Chitral-Shandoor /Baroghal Pass: Karakoram Highway and Central Asian Republics Human / Physical Connectivity
DOI:
https://doi.org/10.5281/zenodo.13292864Abstract
The Baroghil pass connects the Northwestern District, Upper Chitral of Khyber Pakhtunkhwa with Afghan Wakhan, a narrow strip, that separates Pakistan from Tajikistan and connects Afghanistan with China. Almost a thousand years ago the nomadic pastoral Turkic tribes from the Central Asian steppes began migrating westwards to Anatolia and towards Wakhan in the southeast. Around ten million pastoral nomadic people, mostly Turkic-speaking Muslims including Kirghiz, Kazakh, Turkmen, Uzbek, Karakalpak, Bashkir, Nogai, Karachai, and others, inhabited large expanses of the arid and semi-arid steppes of Turan/Central Asia. Migration, in modern times, culminated in the arrival of a small number of Turkic Central Asians to Anatolia marking the end of a significant historical process. Turkey, because of her historic, ethnolinguistic, and cultural ties to the peoples of Central Asia, has traditionally offered refuge to the Turkic peoples displaced by the Russian and Chinese Communist revolutions. Haji Rahman Qul, the Kirghiz request for immigration to Turkeyia, received an especially favorable review when their plight was brought to the attention of General Kenan Evren, the president of Turkey, during his 1981 official visit to Pakistan.

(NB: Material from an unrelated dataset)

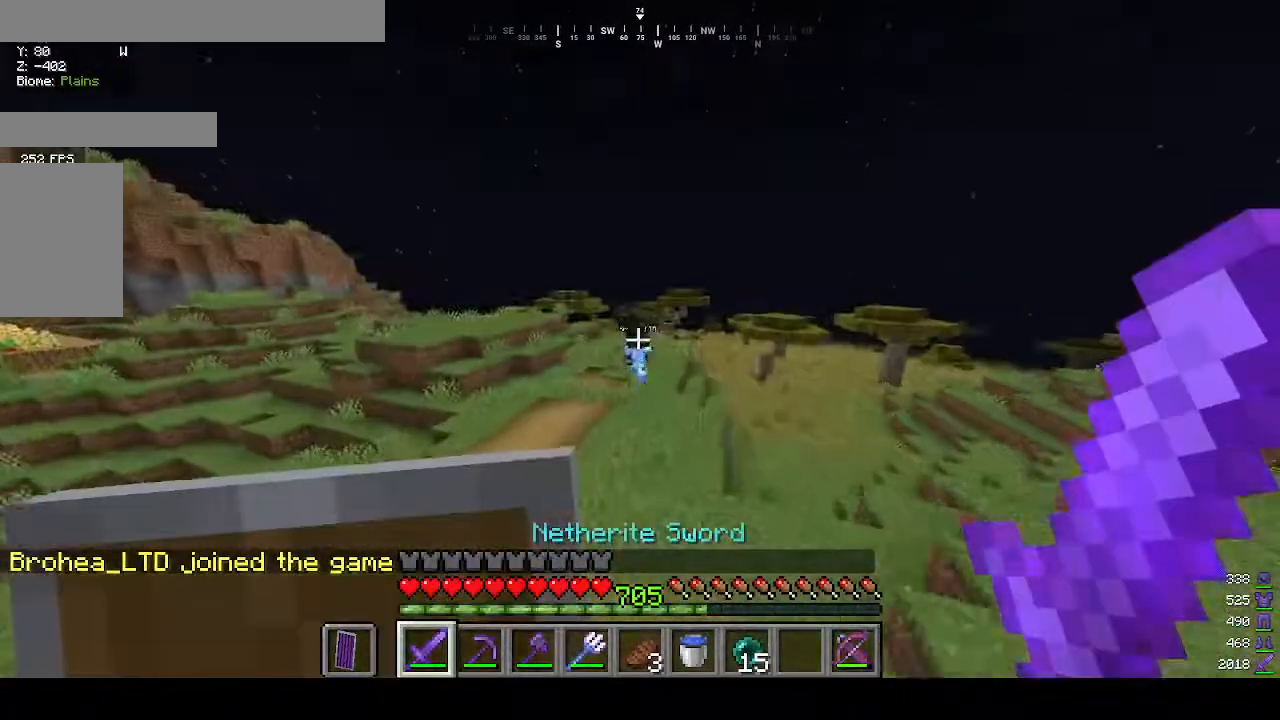
{"keys": ["w"], "mouse": [], "events": [[400, "mouse_left", "down"], [467, "mouse_left", "up"]]}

The Kirghiz community, along with nearly 3,000 other Afghan refugees of Turkic origin, was accepted for resettlement in Turkey. The arrangements for their transfer were made remarkably quickly and the Kirghiz were airlifted on August 3, 1982, to Adana. Political situations/borders at times created hurdles and on other occasions accelerated human migration/connectivity. The paper assesses the correlation between human/physical migration/ connectivity.